Kullervo parece moverse de manera instintiva con habilidad y maestría: el olor a hembra lo enciende y desea poseerla “de manera brutal”. Sólo sexo, sin sentimientos. Éstos los ha gastado, como suelas de zapato, con su hermana.

Kullervo no es sólo un animal salvaje en estado puro, un asesino condicionado por su origen, sino que es capaz también de mostrarse como un ser sensual, aunque convierta al eros en tánatos y, de las imágenes de deleite sexual, nazca, como contraste, la muerte abrupta, violenta. El hijo pródigo a la fuerza, que regresa al hogar dejando la soledad en la tierra, como miguitas de pan, es capaz de sentir amor y el calor de la lumbre y de unos padres que parecen no haber estado nunca ausentes de su vida. De lo que no es capaz es de enfrentarse al destino, ese mismo que llevó a Edipo, huyendo del incesto y del asesinato, a ambas experiencias sin saberlo; el mismo destino que trasladó al jardinero del príncipe persa borgiano que huía de la muerte a la ciudad en que ésta había preparado su emboscada.

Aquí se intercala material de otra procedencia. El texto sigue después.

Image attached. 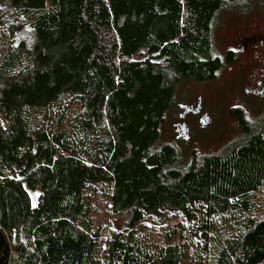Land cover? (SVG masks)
<instances>
[{
  "label": "trees",
  "instance_id": "trees-1",
  "mask_svg": "<svg viewBox=\"0 0 264 264\" xmlns=\"http://www.w3.org/2000/svg\"><path fill=\"white\" fill-rule=\"evenodd\" d=\"M256 1L0 0L7 264H201L199 251L210 264H264V111L250 122L233 109L241 135L218 153L186 161L157 145L177 87L217 77V13ZM97 197L131 211L128 230L95 222ZM165 213L177 240L139 234Z\"/></svg>",
  "mask_w": 264,
  "mask_h": 264
},
{
  "label": "rangeland",
  "instance_id": "rangeland-1",
  "mask_svg": "<svg viewBox=\"0 0 264 264\" xmlns=\"http://www.w3.org/2000/svg\"><path fill=\"white\" fill-rule=\"evenodd\" d=\"M29 33L24 30L18 34L16 43ZM210 40L213 55L221 60L217 77L206 83L183 81L176 89L173 103L160 128L157 145H174L186 161L194 155L202 157L218 153L241 135L238 122L231 116L233 109H241L250 122L263 114L264 64L260 65L258 59L264 63V0L219 11L210 30ZM146 57V51L140 50L133 60L142 61ZM260 70L263 74L258 78ZM256 82L260 84L256 85ZM182 106H199L203 123L198 121L199 116L184 113ZM28 116L34 126L42 123L38 111L30 110ZM181 124L185 125L184 133L179 129ZM177 134H182V138L177 139ZM184 135L187 140H184ZM96 205L93 218L104 230L120 233L129 229L130 210L113 214L108 200L101 197L96 198ZM175 222L173 213H165L161 218L147 217L138 231L141 235L166 232L174 241L179 234L174 227ZM195 258L201 259V264L211 263V253L199 251Z\"/></svg>",
  "mask_w": 264,
  "mask_h": 264
},
{
  "label": "water",
  "instance_id": "water-1",
  "mask_svg": "<svg viewBox=\"0 0 264 264\" xmlns=\"http://www.w3.org/2000/svg\"><path fill=\"white\" fill-rule=\"evenodd\" d=\"M180 130L182 133L185 132V125L180 126ZM31 196V207H36L37 202V196L36 195H30ZM8 257H9V246L4 239L2 233L0 232V264H7L8 263Z\"/></svg>",
  "mask_w": 264,
  "mask_h": 264
},
{
  "label": "flooded vegetation",
  "instance_id": "flooded-vegetation-1",
  "mask_svg": "<svg viewBox=\"0 0 264 264\" xmlns=\"http://www.w3.org/2000/svg\"><path fill=\"white\" fill-rule=\"evenodd\" d=\"M258 62H259L260 65H261V63L264 64L263 63V60L261 58L258 59ZM262 74H263V71L260 70L258 72L257 77L260 78L262 76ZM259 84H260V82H256V85H259ZM182 108L184 109V113H186V114H192V115H195V116H199L200 118L198 119V121L200 123H203V120H202L203 115H200V113H199V106L190 107V108H187L185 106H182ZM181 125H183V124H181ZM180 126H179V129H180ZM185 130H186V128H185ZM176 138L177 139H181L182 138V134H177L176 135ZM183 138H184V140H187L188 139V137L186 135H184Z\"/></svg>",
  "mask_w": 264,
  "mask_h": 264
}]
</instances>
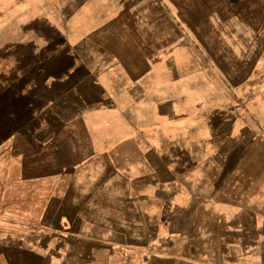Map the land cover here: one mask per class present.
<instances>
[{"label":"rangeland","instance_id":"1","mask_svg":"<svg viewBox=\"0 0 264 264\" xmlns=\"http://www.w3.org/2000/svg\"><path fill=\"white\" fill-rule=\"evenodd\" d=\"M263 53L264 0H0V236L34 239L44 208L45 224L63 230L55 212L68 206L55 197L72 179L83 192L105 160L141 155L138 131L167 127L180 141L217 126V111L243 126L246 99H215L214 69L238 83ZM151 63L184 65L175 75L189 73L183 88L201 99H177L168 114L139 99ZM3 253L10 264H42L10 248L0 264Z\"/></svg>","mask_w":264,"mask_h":264},{"label":"crops","instance_id":"2","mask_svg":"<svg viewBox=\"0 0 264 264\" xmlns=\"http://www.w3.org/2000/svg\"><path fill=\"white\" fill-rule=\"evenodd\" d=\"M184 68L151 63L149 89L139 99H153L167 114L177 99H201L183 88L189 73L175 75ZM214 72L215 99H246L243 126L217 111V126L186 130L180 141L167 127L138 131L134 149L141 155L105 160V171L87 180L84 193L74 192L84 187L72 179L55 197L62 209L68 206L55 212L63 230L45 224L44 208L34 239L0 236V249L32 254L42 264H264V63L238 83ZM185 152L194 154L174 161V153ZM89 200L96 203L88 206ZM2 259L10 264L12 257Z\"/></svg>","mask_w":264,"mask_h":264}]
</instances>
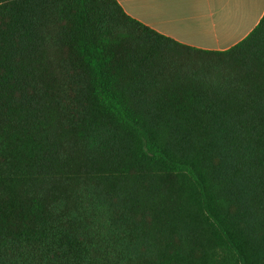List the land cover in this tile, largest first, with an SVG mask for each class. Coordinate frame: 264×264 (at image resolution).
Instances as JSON below:
<instances>
[{
    "label": "trees",
    "instance_id": "1",
    "mask_svg": "<svg viewBox=\"0 0 264 264\" xmlns=\"http://www.w3.org/2000/svg\"><path fill=\"white\" fill-rule=\"evenodd\" d=\"M0 264H264V16L205 51L0 0Z\"/></svg>",
    "mask_w": 264,
    "mask_h": 264
},
{
    "label": "crops",
    "instance_id": "2",
    "mask_svg": "<svg viewBox=\"0 0 264 264\" xmlns=\"http://www.w3.org/2000/svg\"><path fill=\"white\" fill-rule=\"evenodd\" d=\"M131 18L180 44L226 51L264 16V0H115Z\"/></svg>",
    "mask_w": 264,
    "mask_h": 264
}]
</instances>
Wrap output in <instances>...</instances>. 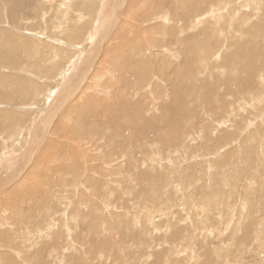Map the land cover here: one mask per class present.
Listing matches in <instances>:
<instances>
[{"label": "rangeland", "instance_id": "obj_1", "mask_svg": "<svg viewBox=\"0 0 264 264\" xmlns=\"http://www.w3.org/2000/svg\"><path fill=\"white\" fill-rule=\"evenodd\" d=\"M109 1L0 0V264H264V0Z\"/></svg>", "mask_w": 264, "mask_h": 264}, {"label": "bare ground", "instance_id": "obj_2", "mask_svg": "<svg viewBox=\"0 0 264 264\" xmlns=\"http://www.w3.org/2000/svg\"><path fill=\"white\" fill-rule=\"evenodd\" d=\"M117 0H110L108 3H107V6H105L104 8H105V10H103L102 9V11H103V13L101 14L100 13V15H99V17H98V19L95 21V23H94V25L92 26L93 27V35H90V41H92V48H93V44L94 43H96L97 41L99 42L100 41V38H102L103 37V35H104V31L105 30H99L100 29V27L105 23V22H109L110 21V19H111V15H112V10H115V9H113L114 8V6H115V2H116ZM138 1V0H137ZM152 1V0H151ZM198 0H174L173 1V4L172 5H175V9H177V10H180L181 11V13H182V16L183 17H185L186 16V13L189 11V9H191L192 8V6L194 5V7H195V5H197V2ZM209 1H211V0H209ZM225 1V0H224ZM133 3V2H132ZM128 5H130V3L128 4ZM212 5H214V4H212ZM106 7H107V9H106ZM128 8V7H127ZM213 9H216V8H218V6L217 5H214L213 7H212ZM124 11V10H123ZM119 12V11H118ZM99 13V12H98ZM133 13H134V11H130V13H128V14H130V16L132 17L133 16ZM136 13H138V12H136ZM65 14H67V13H65ZM111 14V15H110ZM162 14V13H161ZM163 15V14H162ZM174 15V14H173ZM202 15H204V14H202ZM66 16V15H65ZM129 16V15H128ZM189 16H190V14L187 16L188 18H189ZM161 17V16H160ZM174 17H175V15H174ZM199 17V16H198ZM197 17V18H198ZM201 17V16H200ZM132 18H134V16L132 17ZM167 18V17H166ZM165 18V19H166ZM197 18H196V20H194V21H192V22H194L193 24H192V26H194L195 24H196V22H197ZM193 20V19H192ZM62 23V22H61ZM83 24H85V23H83ZM82 24V25H83ZM189 25V24H188ZM106 26H107V24H106ZM119 32H121V31H119ZM122 33V32H121ZM74 35H70V37H73ZM115 37V35H113V38ZM116 38V37H115ZM56 46V45H55ZM209 45H208V41L207 40H204L202 43H201V47H202V49H203V53L202 52H200V53H197V51H196V48L193 50V53L195 52L197 55H198V57L199 58H196V60H195V66H194V68H198L199 66H201V65H205L204 64V61L206 62L207 61V59H208V57H210V56H208V52H209V48H210V46L208 47ZM69 47V46H68ZM78 47V46H77ZM76 47V48H77ZM75 48V49H76ZM80 48V47H79ZM200 48V47H199ZM204 49H207V53H206V51L204 50ZM81 50V49H80ZM63 51V50H62ZM67 51V50H66ZM170 52H171V50H169ZM173 51V50H172ZM205 52V53H204ZM56 54V53H55ZM201 55V56H200ZM206 55V57L204 58V59H202L204 56ZM90 57H92V55H90V53H88L87 55H86V57L83 59L84 60V62H82L83 63V65H85V66H87V64H91V59H90ZM188 57V56H187ZM88 60H87V59ZM86 59V60H85ZM74 62V61H73ZM202 62H203V64H202ZM208 62V61H207ZM76 63V62H75ZM71 65H73L74 66V63L72 64V63H70ZM193 64V63H192ZM75 65H77V64H75ZM78 66V67H74V68H72V70H71V72H69V73H72V74H69L70 76H68V79L66 80V78H65V80H64V74L65 73H67V67H68V65L64 68V70H62V72L61 73H59V80H64V82H66V83H69V82H71V80H72V77L73 76H75V75H77V74H79V71H81V74H83V72H84V70H85V66ZM142 66H140V64L138 65V74H142V72H144V74L146 75V72L148 71V69H146V67L147 66H145L144 64H141ZM130 66V65H129ZM188 66H190V64L188 65ZM90 67V66H89ZM176 66L175 65H171V73H173L174 75H175V77H174V79L172 80V85H173V89L175 90V92H174V94H176L178 97H177V102H178V106H174L173 107V109H177V107H179L180 109L182 108V104H183V101H184V93L186 92H184V88H185V83H186V81H184L187 77H189L190 76V72L189 71H187L186 70V67L187 66H185V64L184 63H182V66H181V69L179 70V68L177 69V68H175ZM126 71H125V73L127 72V69H125ZM92 73V72H91ZM198 73H200V72H198ZM79 76L80 75H78V76H76L78 79H80L79 78ZM137 78V77H136ZM135 78V79H136ZM197 77H195L193 80L195 81H197ZM66 83H64V85L66 84ZM70 84V83H69ZM68 88V87H67ZM62 89V88H61ZM61 89H59L58 91L56 90V91H54V92H52L51 93V91H48V92H50V95L49 96H51L52 94H54V93H57L56 94V96H55V98L56 97H58L57 98V100L58 99H60L61 98V96L63 95V90H61ZM187 89V88H186ZM181 93H182V97H181ZM77 95V94H76ZM160 95V94H159ZM53 98H54V96H53ZM174 98H176V96L174 95ZM56 100V101H57ZM92 100V99H91ZM55 101V102H56ZM140 101V100H139ZM55 102H53V100H49L48 101V97H47V105H48V107L46 108V109H44V110H42L41 109V111L43 112V116L44 117H42V119L40 120V121H38V124L41 122V124H45L44 126H46V127H48V124L46 125V121L48 120V119H50V117L53 115V114H51V113H54V112H52L53 110L54 111H56V108L55 107H57L56 106V104H55ZM60 103H58L57 105H59ZM93 104V103H92ZM92 106V105H91ZM112 107H113V109H112V111H111V113H110V115L111 116H115V115H119L121 118H120V121L119 122H122V123H120V124H124L125 123V120L126 119H130L132 122H134L135 121V116H134V114L127 108V107H124V105H123V103H118V104H115V105H112ZM55 108V109H54ZM62 108V107H61ZM60 108V109H61ZM92 108V107H91ZM124 113V114H123ZM51 114V115H50ZM55 114V113H54ZM94 114V113H93ZM64 115V114H63ZM66 116H67V114H66ZM177 116L178 115H175L174 116V119L172 120L173 122H175V118H177ZM167 121H169V120H167ZM50 122V121H49ZM159 121H157V123H158ZM138 123V124H137ZM142 125H141V124ZM56 124V123H55ZM156 123H154L153 121H151V119H149L147 116H145V114H143L141 117H140V120L139 121H135L134 123H131L130 125L133 127L132 128V132H135V134H139V135H141L142 133H141V131H142V129L143 130H145V131H147V132H149L151 129H152V127L155 125ZM55 126H57V125H55ZM56 128H58V127H56ZM57 130V129H56ZM32 134V133H31ZM30 134V135H31ZM30 139V138H29ZM28 139V140H29ZM33 139V138H32ZM30 143H31V141H29ZM27 142H25V144H26ZM28 144V143H27ZM33 144V143H32ZM29 149H32L29 145H28V147H26V150H24V152H25V154L27 155L28 153H29ZM70 153V152H69ZM30 154V153H29ZM20 157V156H19ZM29 156H27L26 157V159L28 158ZM75 158V157H74ZM15 161V160H14ZM29 161V160H28ZM25 164L27 165V161L24 159L23 160V163H22V166H25ZM21 166V165H20ZM12 174V173H11ZM19 174V173H18ZM33 187V186H32ZM2 188V187H1ZM0 188V189H1ZM29 190H30V188H29ZM7 191V190H6ZM1 192V191H0ZM4 192V191H3ZM9 192V191H8ZM23 192V191H22ZM25 192V191H24ZM3 194V193H2ZM23 194V193H22ZM82 194V193H81ZM22 196V195H21ZM20 196V197H21ZM12 205V204H11ZM10 207V206H9Z\"/></svg>", "mask_w": 264, "mask_h": 264}]
</instances>
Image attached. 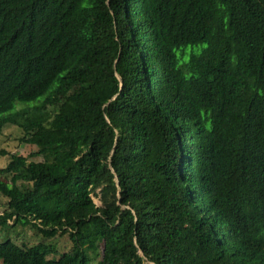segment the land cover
Listing matches in <instances>:
<instances>
[{
  "label": "trees",
  "instance_id": "1",
  "mask_svg": "<svg viewBox=\"0 0 264 264\" xmlns=\"http://www.w3.org/2000/svg\"><path fill=\"white\" fill-rule=\"evenodd\" d=\"M11 126L0 264H264V0H0Z\"/></svg>",
  "mask_w": 264,
  "mask_h": 264
},
{
  "label": "rangeland",
  "instance_id": "2",
  "mask_svg": "<svg viewBox=\"0 0 264 264\" xmlns=\"http://www.w3.org/2000/svg\"><path fill=\"white\" fill-rule=\"evenodd\" d=\"M14 127H10L6 130L3 131L2 134H0V149H5L6 151H8V154L5 155H0V167L3 166L6 162L9 161V155L13 152L16 151L17 148L20 149H27V145L24 143H19L18 142V135H15L12 133V129ZM20 145V146H19ZM70 147H67L65 149H63L61 151L62 157H64L67 153V151H69ZM44 155L51 157V160H53L56 155L53 153L48 152L47 150L43 152ZM8 174H1L0 173V182H4V180L6 179L5 176ZM9 182V181H7ZM1 196V195H0ZM94 202L99 205V201L97 198H94ZM0 200L4 201V198H0ZM1 208H0V213H1ZM10 224L12 223L9 222ZM5 229V228H4ZM4 236H8L10 238H12L13 240L21 243V242H25V243H35L36 241L39 240L40 235L37 234L35 232V230L33 228H31L29 225L28 226H21V225H17L15 227V229H7V230H2L0 229V240L3 239ZM58 236V235H57ZM47 241L51 242L52 244H57L58 246H63L61 245V241L63 240L62 238L58 237H53V238H45Z\"/></svg>",
  "mask_w": 264,
  "mask_h": 264
},
{
  "label": "water",
  "instance_id": "3",
  "mask_svg": "<svg viewBox=\"0 0 264 264\" xmlns=\"http://www.w3.org/2000/svg\"><path fill=\"white\" fill-rule=\"evenodd\" d=\"M117 75V77H118V79H119V81H120V86H122V83H121V78H120V76L118 75V74H116ZM115 181H116V183L118 184V181H117V179H115ZM118 189H119V187H118ZM140 253H141V251H140Z\"/></svg>",
  "mask_w": 264,
  "mask_h": 264
}]
</instances>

Para él, en su mundo con forma de cubo, queda un rinconcito para la venganza: quema la casa de sus tíos como quien pretende recuperarlo todo de entre las cenizas. Por eso quizá, esperando un renacimiento, vuelve al hogar de sus padres para encontrar de nuevo la muerte de sus progenitores, de la que él se hace responsable. El cólera parece travestirse de la cólera en las líneas de Maritza Núñez. El suicidio de su hermana, su único amor, el verdadero, es la gota que colma el vaso en la desafortunada vida de quien es retratado en las crónicas como un fanático, un asesino, un vengador, pero también un esclavo y objeto de todo tipo de crueldades. La náusea de Kullervo ante la justificación de su comportamiento patológico es sintomática: sí; la vida, mientras nos enseña, merece la pena ser vivida, y él lo ratifica. Al tener la oportunidad de nacer, ha aprendido que no quiere volver al mundo, que cada día vivimos soliloquios. El mejor lugar es el vientre materno, donde está el origen de todo, pero de todo aquello que aún está por comenzar. El vientre donde anidó todo lo que pudo amar. Sabiéndose Kullervo (porque no pretende definirse, sólo se nombra ante los demás; ésa es su marca de nacimiento), se pone en las manos de la justicia porque la voluntad ajena le parece la más apropiada. Si la madre argentina, bebiendo a sorbitos de su tango solitario, perdía el control al planear lo imposible, al vivir de los sueños, Kullervo está sumido en la más terrible realidad, pero, antes de huir de ella, se enfrenta con resignación y se abandona en las manos de quienes no son Kullervo.